● Your task: For the entries that follow, restate word for word the line containing "significant protein staining", the line containing "image shows a", and every line that lies between them.
Top of Data supplied
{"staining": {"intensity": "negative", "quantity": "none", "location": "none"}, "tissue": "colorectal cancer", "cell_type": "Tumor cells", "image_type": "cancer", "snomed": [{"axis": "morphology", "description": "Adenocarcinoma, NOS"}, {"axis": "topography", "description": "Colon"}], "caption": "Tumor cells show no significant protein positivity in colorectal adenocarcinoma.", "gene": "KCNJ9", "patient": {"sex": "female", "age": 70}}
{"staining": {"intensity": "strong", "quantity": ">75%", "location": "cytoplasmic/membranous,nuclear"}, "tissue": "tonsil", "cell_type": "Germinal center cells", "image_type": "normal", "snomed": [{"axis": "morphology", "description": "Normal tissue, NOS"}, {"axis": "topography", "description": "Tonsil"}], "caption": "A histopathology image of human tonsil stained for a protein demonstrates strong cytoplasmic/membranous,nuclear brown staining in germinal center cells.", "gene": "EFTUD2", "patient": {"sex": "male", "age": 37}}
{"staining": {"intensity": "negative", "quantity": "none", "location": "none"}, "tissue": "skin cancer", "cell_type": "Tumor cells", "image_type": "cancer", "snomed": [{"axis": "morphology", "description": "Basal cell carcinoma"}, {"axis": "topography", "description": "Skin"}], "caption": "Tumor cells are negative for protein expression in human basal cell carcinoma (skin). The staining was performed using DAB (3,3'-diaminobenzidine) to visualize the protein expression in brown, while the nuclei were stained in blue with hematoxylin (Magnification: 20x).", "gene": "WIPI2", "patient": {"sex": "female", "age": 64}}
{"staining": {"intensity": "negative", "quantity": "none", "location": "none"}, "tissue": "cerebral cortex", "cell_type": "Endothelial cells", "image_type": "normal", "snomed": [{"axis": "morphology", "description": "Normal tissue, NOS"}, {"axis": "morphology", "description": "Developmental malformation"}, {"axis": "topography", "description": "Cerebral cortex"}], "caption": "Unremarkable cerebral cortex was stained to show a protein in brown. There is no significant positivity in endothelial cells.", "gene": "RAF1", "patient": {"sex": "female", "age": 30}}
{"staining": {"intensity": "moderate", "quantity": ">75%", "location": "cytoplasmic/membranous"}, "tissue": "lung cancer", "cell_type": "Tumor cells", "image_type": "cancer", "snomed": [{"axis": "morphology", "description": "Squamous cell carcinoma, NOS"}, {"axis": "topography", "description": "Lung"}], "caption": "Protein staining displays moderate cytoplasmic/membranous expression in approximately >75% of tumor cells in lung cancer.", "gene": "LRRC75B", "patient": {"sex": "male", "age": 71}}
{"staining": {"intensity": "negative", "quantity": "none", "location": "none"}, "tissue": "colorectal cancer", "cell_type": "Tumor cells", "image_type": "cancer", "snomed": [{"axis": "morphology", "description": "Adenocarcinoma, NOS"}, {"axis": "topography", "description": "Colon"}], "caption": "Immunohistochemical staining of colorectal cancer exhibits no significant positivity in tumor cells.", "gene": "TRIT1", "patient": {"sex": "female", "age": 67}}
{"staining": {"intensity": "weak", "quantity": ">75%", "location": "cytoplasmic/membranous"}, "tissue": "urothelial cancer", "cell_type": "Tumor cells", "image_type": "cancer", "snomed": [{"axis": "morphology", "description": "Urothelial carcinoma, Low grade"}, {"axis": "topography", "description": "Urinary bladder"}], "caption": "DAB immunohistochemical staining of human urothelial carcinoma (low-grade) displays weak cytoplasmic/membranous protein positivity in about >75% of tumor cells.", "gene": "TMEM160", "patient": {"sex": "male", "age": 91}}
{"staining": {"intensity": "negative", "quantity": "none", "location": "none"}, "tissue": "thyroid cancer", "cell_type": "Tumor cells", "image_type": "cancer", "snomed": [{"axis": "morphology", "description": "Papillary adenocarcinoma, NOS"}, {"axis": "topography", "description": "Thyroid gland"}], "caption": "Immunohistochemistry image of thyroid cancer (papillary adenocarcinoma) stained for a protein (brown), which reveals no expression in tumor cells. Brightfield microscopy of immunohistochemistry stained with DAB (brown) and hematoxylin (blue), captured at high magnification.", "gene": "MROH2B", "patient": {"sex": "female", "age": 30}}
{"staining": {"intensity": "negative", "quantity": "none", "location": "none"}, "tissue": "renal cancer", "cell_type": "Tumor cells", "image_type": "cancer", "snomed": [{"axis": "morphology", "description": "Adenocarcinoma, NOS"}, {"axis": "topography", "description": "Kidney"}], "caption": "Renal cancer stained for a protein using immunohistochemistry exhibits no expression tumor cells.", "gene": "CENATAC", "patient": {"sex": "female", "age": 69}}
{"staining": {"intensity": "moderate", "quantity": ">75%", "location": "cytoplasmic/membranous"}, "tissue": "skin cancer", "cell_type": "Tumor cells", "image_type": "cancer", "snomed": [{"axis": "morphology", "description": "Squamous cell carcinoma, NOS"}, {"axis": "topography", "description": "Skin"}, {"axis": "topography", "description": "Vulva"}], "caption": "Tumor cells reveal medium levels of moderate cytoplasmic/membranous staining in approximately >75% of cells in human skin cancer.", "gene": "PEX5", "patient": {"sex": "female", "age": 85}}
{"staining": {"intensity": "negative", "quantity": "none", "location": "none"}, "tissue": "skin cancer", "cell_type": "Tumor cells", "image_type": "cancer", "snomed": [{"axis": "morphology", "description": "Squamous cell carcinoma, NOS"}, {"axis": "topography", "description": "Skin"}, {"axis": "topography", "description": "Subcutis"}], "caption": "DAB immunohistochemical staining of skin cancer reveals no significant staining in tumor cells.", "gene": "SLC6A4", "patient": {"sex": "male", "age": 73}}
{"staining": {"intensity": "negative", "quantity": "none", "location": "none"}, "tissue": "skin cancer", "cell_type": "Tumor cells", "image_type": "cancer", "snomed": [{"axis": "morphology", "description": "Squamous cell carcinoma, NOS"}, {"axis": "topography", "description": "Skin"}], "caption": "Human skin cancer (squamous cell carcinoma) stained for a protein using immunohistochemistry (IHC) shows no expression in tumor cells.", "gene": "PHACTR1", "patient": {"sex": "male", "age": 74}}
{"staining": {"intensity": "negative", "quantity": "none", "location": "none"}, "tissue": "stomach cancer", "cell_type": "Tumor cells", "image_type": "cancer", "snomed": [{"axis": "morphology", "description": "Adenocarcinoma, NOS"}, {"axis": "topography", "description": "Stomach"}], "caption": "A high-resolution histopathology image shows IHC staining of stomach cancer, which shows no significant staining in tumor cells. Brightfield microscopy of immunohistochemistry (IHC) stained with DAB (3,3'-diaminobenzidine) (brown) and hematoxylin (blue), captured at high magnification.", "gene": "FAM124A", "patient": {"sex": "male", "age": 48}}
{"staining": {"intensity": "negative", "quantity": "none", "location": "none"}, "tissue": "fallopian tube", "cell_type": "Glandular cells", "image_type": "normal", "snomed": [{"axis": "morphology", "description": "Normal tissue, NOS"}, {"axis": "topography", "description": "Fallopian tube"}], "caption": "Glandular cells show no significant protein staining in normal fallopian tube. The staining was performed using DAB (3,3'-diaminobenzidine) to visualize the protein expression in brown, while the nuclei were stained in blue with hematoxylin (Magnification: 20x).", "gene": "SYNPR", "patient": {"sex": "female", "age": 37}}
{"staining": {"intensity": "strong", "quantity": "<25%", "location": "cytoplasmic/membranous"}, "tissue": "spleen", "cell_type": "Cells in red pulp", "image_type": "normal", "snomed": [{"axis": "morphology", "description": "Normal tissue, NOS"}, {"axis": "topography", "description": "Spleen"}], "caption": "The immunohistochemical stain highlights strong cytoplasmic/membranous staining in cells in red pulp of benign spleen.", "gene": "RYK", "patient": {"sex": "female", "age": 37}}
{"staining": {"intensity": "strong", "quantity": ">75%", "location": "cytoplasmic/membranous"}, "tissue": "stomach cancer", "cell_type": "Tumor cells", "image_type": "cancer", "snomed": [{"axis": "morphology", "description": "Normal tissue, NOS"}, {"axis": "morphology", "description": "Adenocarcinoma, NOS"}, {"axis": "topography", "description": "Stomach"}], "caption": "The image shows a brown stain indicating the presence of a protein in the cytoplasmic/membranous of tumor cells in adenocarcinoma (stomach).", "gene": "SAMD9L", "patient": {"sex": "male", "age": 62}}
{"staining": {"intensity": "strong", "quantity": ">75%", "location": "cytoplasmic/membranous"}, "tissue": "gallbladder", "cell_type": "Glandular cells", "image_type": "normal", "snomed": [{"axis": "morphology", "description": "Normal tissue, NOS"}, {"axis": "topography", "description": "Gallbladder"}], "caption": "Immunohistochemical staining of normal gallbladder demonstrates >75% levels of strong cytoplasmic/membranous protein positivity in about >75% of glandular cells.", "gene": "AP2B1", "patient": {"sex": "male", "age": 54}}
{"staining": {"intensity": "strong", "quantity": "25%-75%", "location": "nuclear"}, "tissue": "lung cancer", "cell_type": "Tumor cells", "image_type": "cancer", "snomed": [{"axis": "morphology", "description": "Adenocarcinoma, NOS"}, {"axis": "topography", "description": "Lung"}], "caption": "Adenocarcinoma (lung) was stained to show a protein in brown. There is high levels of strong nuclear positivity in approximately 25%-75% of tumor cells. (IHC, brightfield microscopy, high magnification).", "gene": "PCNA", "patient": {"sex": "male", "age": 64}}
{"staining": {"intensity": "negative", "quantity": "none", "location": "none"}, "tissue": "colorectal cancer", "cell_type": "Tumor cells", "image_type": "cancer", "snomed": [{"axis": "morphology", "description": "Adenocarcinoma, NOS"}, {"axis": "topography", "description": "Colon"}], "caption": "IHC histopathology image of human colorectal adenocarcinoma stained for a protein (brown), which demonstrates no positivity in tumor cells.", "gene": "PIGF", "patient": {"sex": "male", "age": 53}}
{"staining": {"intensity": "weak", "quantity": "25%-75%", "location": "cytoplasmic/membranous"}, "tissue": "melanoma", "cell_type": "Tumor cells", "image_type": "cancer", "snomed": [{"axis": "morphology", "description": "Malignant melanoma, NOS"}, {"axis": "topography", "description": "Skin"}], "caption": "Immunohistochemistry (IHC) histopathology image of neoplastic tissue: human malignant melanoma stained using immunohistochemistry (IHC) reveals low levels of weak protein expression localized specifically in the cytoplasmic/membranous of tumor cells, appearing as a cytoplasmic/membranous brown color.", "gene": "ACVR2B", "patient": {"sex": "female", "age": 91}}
Bottom of Data supplied
● Answer below:
{"staining": {"intensity": "negative", "quantity": "none", "location": "none"}, "tissue": "fallopian tube", "cell_type": "Glandular cells", "image_type": "normal", "snomed": [{"axis": "morphology", "description": "Normal tissue, NOS"}, {"axis": "topography", "description": "Fallopian tube"}], "caption": "Glandular cells show no significant protein staining in normal fallopian tube. The staining was performed using DAB (3,3'-diaminobenzidine) to visualize the protein expression in brown, while the nuclei were stained in blue with hematoxylin (Magnification: 20x).", "gene": "SYNPR", "patient": {"sex": "female", "age": 37}}
{"staining": {"intensity": "strong", "quantity": "<25%", "location": "cytoplasmic/membranous"}, "tissue": "spleen", "cell_type": "Cells in red pulp", "image_type": "normal", "snomed": [{"axis": "morphology", "description": "Normal tissue, NOS"}, {"axis": "topography", "description": "Spleen"}], "caption": "The immunohistochemical stain highlights strong cytoplasmic/membranous staining in cells in red pulp of benign spleen.", "gene": "RYK", "patient": {"sex": "female", "age": 37}}
{"staining": {"intensity": "strong", "quantity": ">75%", "location": "cytoplasmic/membranous"}, "tissue": "stomach cancer", "cell_type": "Tumor cells", "image_type": "cancer", "snomed": [{"axis": "morphology", "description": "Normal tissue, NOS"}, {"axis": "morphology", "description": "Adenocarcinoma, NOS"}, {"axis": "topography", "description": "Stomach"}], "caption": "The image shows a brown stain indicating the presence of a protein in the cytoplasmic/membranous of tumor cells in adenocarcinoma (stomach).", "gene": "SAMD9L", "patient": {"sex": "male", "age": 62}}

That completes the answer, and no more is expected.